The path of Yoga

Yoga in all forms is escalation of consciousness and progression. People’s natures varied, according to their thoughts, feelings and goals. Corresponding to this variety in human nature, are four Yoga paths that take into account people’s inclinations. The four main paths of Yoga are –  Karma Yoga, Bhakti Yoga, Raja Yoga and Jnana Yoga. Each is suited to a different temperament or approach to life. All the paths lead ultimately to the same destination and the lessons of each of them need to be integrated if true wisdom is to be attained.

KARMA YOGA – The yoga of action

Karma Yoga is the path of action, service to others, mindfulness, and remembering the levels of our being while fulfilling our actions or karma in the world. The main principle behind karma yoga is performing selfless service, without expecting to gain anything from the service. The service should be performed with honesty and integrity. An example of Karma yoga is volunteering in your community to help others who are less fortunate.

BHAKTI YOGA – The path of devotion or divine love

Bhakti Yoga is the path of devotion, emotion, love, compassion, and service others. Bhakti is derived from the sanskrit word “Bhaj”, which means “to serve”. Practicing Bhakti yoga involves devotion to a divine being. Individuals who practice Bhakti yoga also express this devotion and love in everyday life. An example of Bhakti Yoga is a full trust that a baby give to the parents.

RAJA YOGA – The science of physical and metal control

Raja which also means king Yoga is a comprehensive method that emphasizes meditation, while encompassing the whole of Yoga. It directly deals with the encountering and transcending thoughts of the mind. It is to bring the mind and conscious into control so that one can be focused on meditation which teaches one’s mind to serve his or her spirit. The foundation of Raja Yoga is based on Eight limbs of Ashtanga Yoga.

JNANA YOGA – The yoga of knowledge or wisdom

Jnana Yoga is the yoga of wisdom. In sanskrit, the word “Jnana” means knowledge, insight or wisdom. One of the main principles of Jnana Yoga is to learn the distinction between what is real and unreal. Jnana Yoga also encourages humans to think of themselves as spiritual being, who can reach enlightment through willpower, study and reason.

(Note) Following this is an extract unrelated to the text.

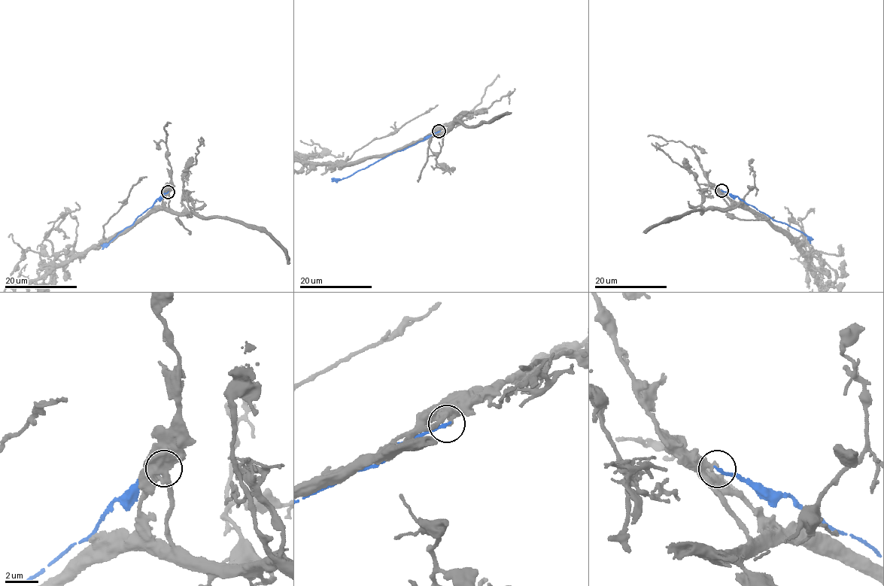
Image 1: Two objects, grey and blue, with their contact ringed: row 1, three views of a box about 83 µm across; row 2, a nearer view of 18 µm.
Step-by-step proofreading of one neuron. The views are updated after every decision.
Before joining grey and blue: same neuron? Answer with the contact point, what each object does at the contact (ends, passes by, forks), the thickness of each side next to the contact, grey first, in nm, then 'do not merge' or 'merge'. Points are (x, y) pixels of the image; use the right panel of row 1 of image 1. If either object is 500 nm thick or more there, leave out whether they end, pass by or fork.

Reflections on the four paths of yoga

These four Yoga paths does not mean that they go by separate paths. Instead I feel that each path is closely related to the other. When we are full of compassion for our fellow-beings and love for nature, we are Bhakti Yogis. When we stand by others and give a helping hand, we are Karma Yogis. When we meditate and perform yoga practices, we are Raja Yogis and when we reflect upon the meaning of life with determination in seeking truth and reality, we are Jnana Yogis.